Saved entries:
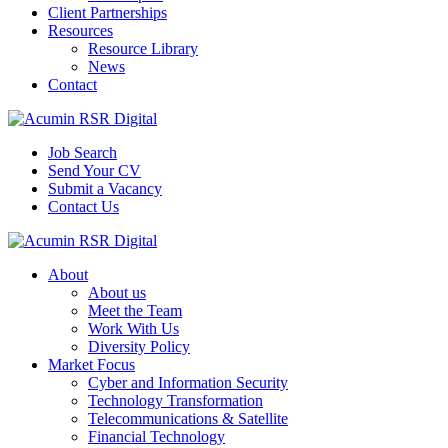
Client Partnerships
Resources
Resource Library
News
Contact
Job Search
Send Your CV
Submit a Vacancy
Contact Us
About
About us
Meet the Team
Work With Us
Diversity Policy
Market Focus
Cyber and Information Security
Technology Transformation
Telecommunications & Satellite
Financial Technology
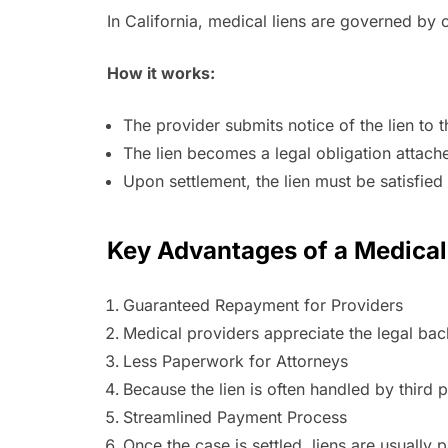
In California, medical liens are governed by 
How it works:
The provider submits notice of the lien to t
The lien becomes a legal obligation attach
Upon settlement, the lien must be satisfied 
Key Advantages of a Medical
Guaranteed Repayment for Providers
Medical providers appreciate the legal backi
Less Paperwork for Attorneys
Because the lien is often handled by third 
Streamlined Payment Process
Once the case is settled, liens are usually 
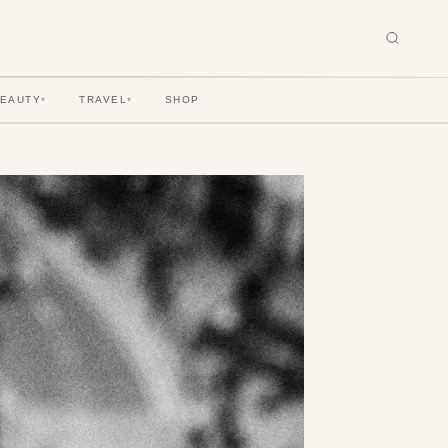
BEAUTY
TRAVEL
SHOP
▾
▾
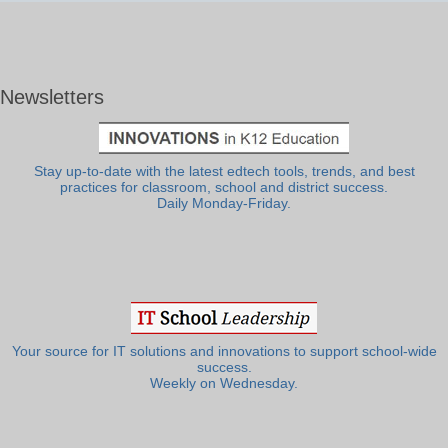
Newsletters
Stay up-to-date with the latest edtech tools, trends, and best
practices for classroom, school and district success.
Daily Monday-Friday.
Your source for IT solutions and innovations to support school-wide
success.
Weekly on Wednesday.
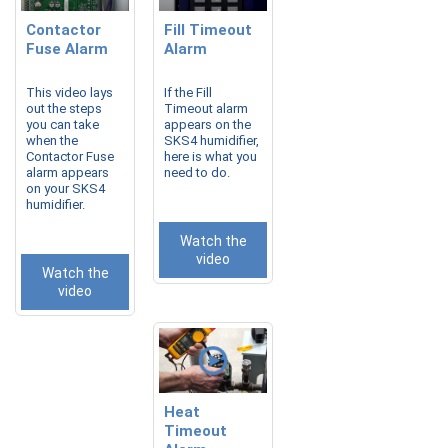
Contactor
Fill Timeout
Fuse Alarm
Alarm
This video lays
If the Fill
out the steps
Timeout alarm
you can take
appears on the
when the
SKS4 humidifier,
Contactor Fuse
here is what you
alarm appears
need to do.
on your SKS4
humidifier.
Watch the
video
Watch the
video
Heat
Timeout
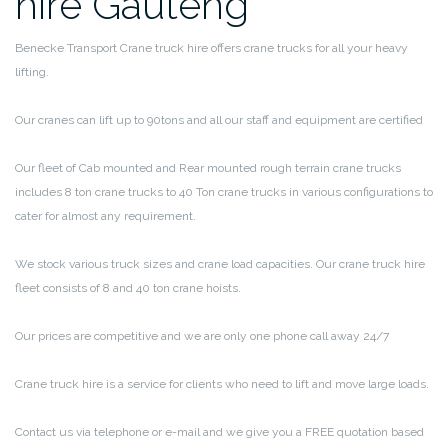
hire Gauteng
Benecke Transport Crane truck hire offers crane trucks for all your heavy
lifting.
Our cranes can lift up to 90tons and all our staff and equipment are certified
Our fleet of Cab mounted and Rear mounted rough terrain crane trucks
includes 8 ton crane trucks to 40 Ton crane trucks in various configurations to
cater for almost any requirement.
We stock various truck sizes and crane load capacities. Our crane truck hire
fleet consists of 8 and 40 ton crane hoists.
Our prices are competitive and we are only one phone call away 24/7
Crane truck hire is a service for clients who need to lift and move large loads.
Contact us via telephone or e-mail and we give you a FREE quotation based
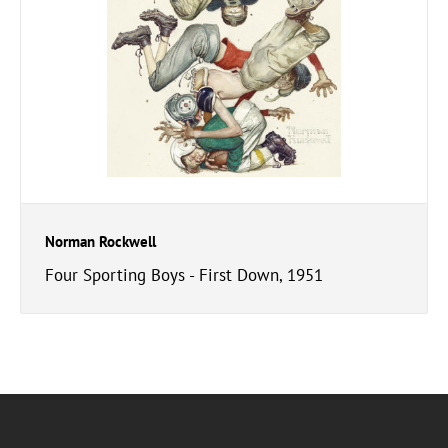
Norman Rockwell
Four Sporting Boys - First Down, 1951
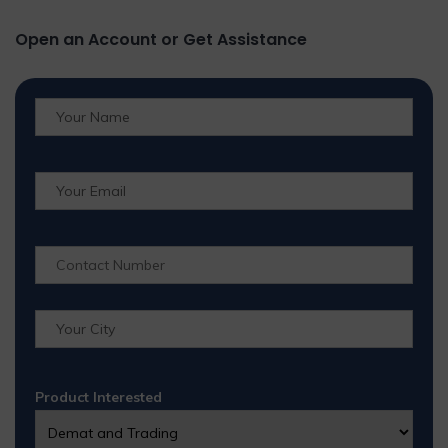
Open an Account or Get Assistance
Product Interested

Task details: Pick out every line in the data above that contains the string "hire". Case counts.

Written response:
hire Gauteng
Benecke Transport Crane truck hire offers crane trucks for all your heavy
We stock various truck sizes and crane load capacities. Our crane truck hire
Crane truck hire is a service for clients who need to lift and move large loads.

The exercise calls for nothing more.